Die mutmaßliche Lüge des russischen Verteidigungsministeriums wäre ohne den Boom der privaten Satellitenindustrie wohl nie aufgeflogen. Vor 20 Jahren waren hochauflösende Bilder aus dem Orbit exklusives Terrain der Militärs.
2001 startete der erste private Satellit, der vom All aus Objekte ablichten konnte, die kleiner als einen Meter sind. Heute umkreisen uns mindestens 23 davon. Egal, wo auf der Welt etwas passiert, innerhalb einer Woche wird ein privater Satellit drüber fliegen und hochauflösende Fotos schießen.
Jeden Tag die komplette Welt ablichten
Die US-Firma „Planet“ betreibt zudem 175 Mikro-Satelliten, die zwar nicht ganz so genaue Fotos machen, aber: „Sie können seit einiger Zeit jeden Tag einmal die komplette Welt ablichten“, erklärt Ritwik Gupta. Er spezialisiert sich am kalifornischen Berkeley AI Research Lab darauf, humanitäre Hilfe mit Satellitendaten zu unterstützen.
„Es ist ein richtiger Game-Changer, dass heute gewöhnliche Menschen die Satellitenbilder kaufen können.“
Die „New York Times“ hat die Bilder für ihre Analyse von Maxar, einem solchen US-Unternehmen, gekauft. Auch Menschenrechtsorganisationen beziehen solche Bilder und dokumentieren damit etwa von Minenarbeiten zerstörte Dörfer in Mosambik, gezielt bombardierte Wohnhäuser in Aleppo und abgefackelte Siedlungen in Kamerun.
Zurückblicken in der Zeit
„Für jeden Pixel auf diesen Bildern kennt man also den genauen Längen- und Breitengrad. Bei Maxar entspricht die Entfernung zwischen den Pixeln dann etwa 30 Zentimetern auf der Erde. Damit kann man einzelne Leichen auf den Straßen erkennen.“
Butscha in der Ukraine hat einen Anwendungsfall dieser Bilder verdeutlicht: das Zurückblicken in der Zeit. Die Satellitenfirmen wissen, wie jeder Punkt der Erde vor einer Woche, einem Monat oder einem Jahr aussah. Die Analyse in Butscha funktionierte nur in Kombination mit den Videos, die die Ukrainer am Boden gemacht haben. So etwas sei bei ihrer Arbeit oft entscheidend, sagt Micah Farfour, die für Amnesty International auf Satellitendaten nach Menschenrechtverstößen fahndet.

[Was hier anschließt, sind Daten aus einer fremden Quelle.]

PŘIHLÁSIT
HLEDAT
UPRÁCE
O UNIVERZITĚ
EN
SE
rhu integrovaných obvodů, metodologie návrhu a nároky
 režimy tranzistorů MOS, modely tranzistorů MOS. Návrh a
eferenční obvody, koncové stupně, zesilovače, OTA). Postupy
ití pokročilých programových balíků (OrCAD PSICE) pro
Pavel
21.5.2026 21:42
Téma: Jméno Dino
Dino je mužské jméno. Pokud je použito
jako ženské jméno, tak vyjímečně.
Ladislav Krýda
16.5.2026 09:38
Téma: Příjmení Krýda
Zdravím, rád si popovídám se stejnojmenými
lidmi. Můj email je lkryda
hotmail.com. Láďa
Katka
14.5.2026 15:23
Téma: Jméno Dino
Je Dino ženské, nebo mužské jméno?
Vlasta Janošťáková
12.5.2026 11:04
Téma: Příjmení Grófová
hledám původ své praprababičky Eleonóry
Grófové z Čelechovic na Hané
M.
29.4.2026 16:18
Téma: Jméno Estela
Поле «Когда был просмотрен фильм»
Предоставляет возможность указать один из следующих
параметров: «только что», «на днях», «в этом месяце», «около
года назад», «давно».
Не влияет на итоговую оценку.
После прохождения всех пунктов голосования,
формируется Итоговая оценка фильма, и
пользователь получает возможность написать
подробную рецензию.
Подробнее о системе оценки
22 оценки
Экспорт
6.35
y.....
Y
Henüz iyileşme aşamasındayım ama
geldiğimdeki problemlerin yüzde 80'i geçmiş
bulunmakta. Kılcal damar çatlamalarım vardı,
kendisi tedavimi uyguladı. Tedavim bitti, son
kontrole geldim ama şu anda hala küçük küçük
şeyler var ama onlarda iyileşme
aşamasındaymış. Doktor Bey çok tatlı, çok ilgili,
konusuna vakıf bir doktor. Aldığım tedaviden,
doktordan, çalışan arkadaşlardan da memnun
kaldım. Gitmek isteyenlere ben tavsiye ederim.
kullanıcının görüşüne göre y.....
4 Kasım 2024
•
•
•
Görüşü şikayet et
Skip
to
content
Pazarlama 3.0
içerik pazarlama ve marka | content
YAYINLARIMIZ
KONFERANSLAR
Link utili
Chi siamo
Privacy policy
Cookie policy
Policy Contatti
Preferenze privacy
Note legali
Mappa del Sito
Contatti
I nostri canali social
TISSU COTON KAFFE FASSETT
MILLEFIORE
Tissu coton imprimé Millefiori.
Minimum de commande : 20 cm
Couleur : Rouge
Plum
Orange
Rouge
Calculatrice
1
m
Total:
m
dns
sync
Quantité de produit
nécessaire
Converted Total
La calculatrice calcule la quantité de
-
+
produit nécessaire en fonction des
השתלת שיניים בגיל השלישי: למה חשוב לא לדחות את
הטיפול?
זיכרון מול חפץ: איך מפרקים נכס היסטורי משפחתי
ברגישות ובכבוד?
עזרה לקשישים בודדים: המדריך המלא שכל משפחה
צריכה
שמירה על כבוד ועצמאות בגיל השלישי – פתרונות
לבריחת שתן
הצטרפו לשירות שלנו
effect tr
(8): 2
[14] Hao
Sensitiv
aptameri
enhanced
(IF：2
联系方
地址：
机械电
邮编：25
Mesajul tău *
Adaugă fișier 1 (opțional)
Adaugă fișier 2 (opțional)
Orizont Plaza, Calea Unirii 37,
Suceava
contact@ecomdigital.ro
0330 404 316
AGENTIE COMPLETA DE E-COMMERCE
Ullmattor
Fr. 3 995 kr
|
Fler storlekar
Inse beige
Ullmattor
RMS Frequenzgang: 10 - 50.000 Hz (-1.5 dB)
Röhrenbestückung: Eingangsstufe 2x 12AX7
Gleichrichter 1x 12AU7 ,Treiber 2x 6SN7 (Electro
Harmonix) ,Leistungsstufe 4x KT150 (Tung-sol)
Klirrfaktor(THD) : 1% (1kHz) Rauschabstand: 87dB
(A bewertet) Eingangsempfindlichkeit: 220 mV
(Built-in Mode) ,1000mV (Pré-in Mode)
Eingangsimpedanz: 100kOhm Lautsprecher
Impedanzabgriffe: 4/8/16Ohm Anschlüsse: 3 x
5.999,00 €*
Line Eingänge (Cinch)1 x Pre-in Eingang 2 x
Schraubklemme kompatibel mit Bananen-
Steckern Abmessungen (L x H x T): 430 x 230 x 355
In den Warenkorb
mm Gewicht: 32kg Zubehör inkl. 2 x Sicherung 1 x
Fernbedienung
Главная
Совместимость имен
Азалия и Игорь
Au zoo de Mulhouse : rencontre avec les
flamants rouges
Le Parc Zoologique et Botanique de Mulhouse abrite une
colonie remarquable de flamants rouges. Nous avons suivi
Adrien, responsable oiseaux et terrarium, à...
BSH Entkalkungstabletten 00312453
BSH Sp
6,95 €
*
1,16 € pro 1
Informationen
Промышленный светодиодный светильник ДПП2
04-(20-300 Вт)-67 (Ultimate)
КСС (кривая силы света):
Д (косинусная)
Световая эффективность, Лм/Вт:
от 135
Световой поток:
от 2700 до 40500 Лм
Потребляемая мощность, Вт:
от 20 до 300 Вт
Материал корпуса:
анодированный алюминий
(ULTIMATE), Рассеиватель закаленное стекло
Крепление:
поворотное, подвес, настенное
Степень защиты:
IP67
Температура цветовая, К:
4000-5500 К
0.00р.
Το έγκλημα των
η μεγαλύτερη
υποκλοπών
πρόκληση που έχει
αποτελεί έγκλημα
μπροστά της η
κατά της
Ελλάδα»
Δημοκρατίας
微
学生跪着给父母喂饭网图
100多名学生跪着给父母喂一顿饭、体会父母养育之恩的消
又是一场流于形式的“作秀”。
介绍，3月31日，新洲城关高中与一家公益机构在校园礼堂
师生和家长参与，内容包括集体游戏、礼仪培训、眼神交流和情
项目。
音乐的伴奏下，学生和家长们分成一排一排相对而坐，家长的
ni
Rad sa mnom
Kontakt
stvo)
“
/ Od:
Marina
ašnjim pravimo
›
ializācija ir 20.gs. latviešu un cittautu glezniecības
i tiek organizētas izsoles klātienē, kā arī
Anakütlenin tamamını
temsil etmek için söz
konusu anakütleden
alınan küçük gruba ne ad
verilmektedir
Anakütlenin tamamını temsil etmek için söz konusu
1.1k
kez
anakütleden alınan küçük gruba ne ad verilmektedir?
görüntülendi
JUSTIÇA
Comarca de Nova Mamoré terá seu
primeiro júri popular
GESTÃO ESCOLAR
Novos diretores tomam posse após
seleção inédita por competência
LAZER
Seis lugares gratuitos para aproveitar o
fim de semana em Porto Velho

„Wenn möglich, sammeln wir zusätzlich örtliche Fotos, Zeugenaussagen – alles, was wir bekommen können. Aber es gibt Fälle, wo das nicht möglich ist. Etwa in Nordkorea, China oder der Darfur-Region – da kommen kaum Informationen raus!“, sagt Micah Farfour.
Blicke in unerreichbare Regionen
Das ist der andere Anwendungsfall der Satelliten: Sie erlauben einen Blick in Regionen, die sonst unterreichbar sind. Micah Farfour erklärt, dass sie beispielsweise von einem Dorf in Myanmar wusste, das niedergebrannt wurde. Auf Satellitenbildern konnten sie erkennen, welche Spuren das hinterlässt.
„Wir schauen dann auf die Region und erkennen auf dieser Grundlage sechs weitere Dörfer, die ebenfalls niedergebrannt worden waren. Mit sowas kann man auf Menschenrechtsverstöße schließen.“
Mittlerweile unterstützen auch Computersysteme solche Analysen. Derzeit wertet Micah Farfour Satellitenbilder aus Mariupol aus.
„Leichen sind extrem schwer zu erkennen, gerade jetzt wo der Schnee schmilzt. Das traue ich mir ohne Fotos von vor Ort nicht zu. Wir suchen vor allem nach Zerstörungen, die auf bestimmte Waffenarten hindeuten.“
Die Macht privater Satellitenfirmen
Etwa geächtete Streumunition. Bei ihrer Arbeit sind die Fahnder auf die privaten Satellitenfirmen angewiesen. Das verdeutlicht deren Macht. Sie entscheiden, wer was sieht – und scheinen verantwortungsvoll damit umzugehen. Nach einer Flut in Brasilien veröffentlichte Maxar seine Bilder jüngst gratis, um Hilfskräfte zu unterstützen. Wäre der Krieg nicht auch so ein Fall? Mit öffentlich zugänglichen, aktuellen Bilder aus der Ukraine könnte jeder sehen, was dort passiert.
Ritwik Gupta ist anderer Meinung. Die „New York Times“ sei als Medium vorbildlich mit den Bildern umgegangen – indem sie die relevanten gezeigt habe. Würden die Satellitenfirmen anfangen, alles zu veröffentlichen, wäre das eher eine Gefahr.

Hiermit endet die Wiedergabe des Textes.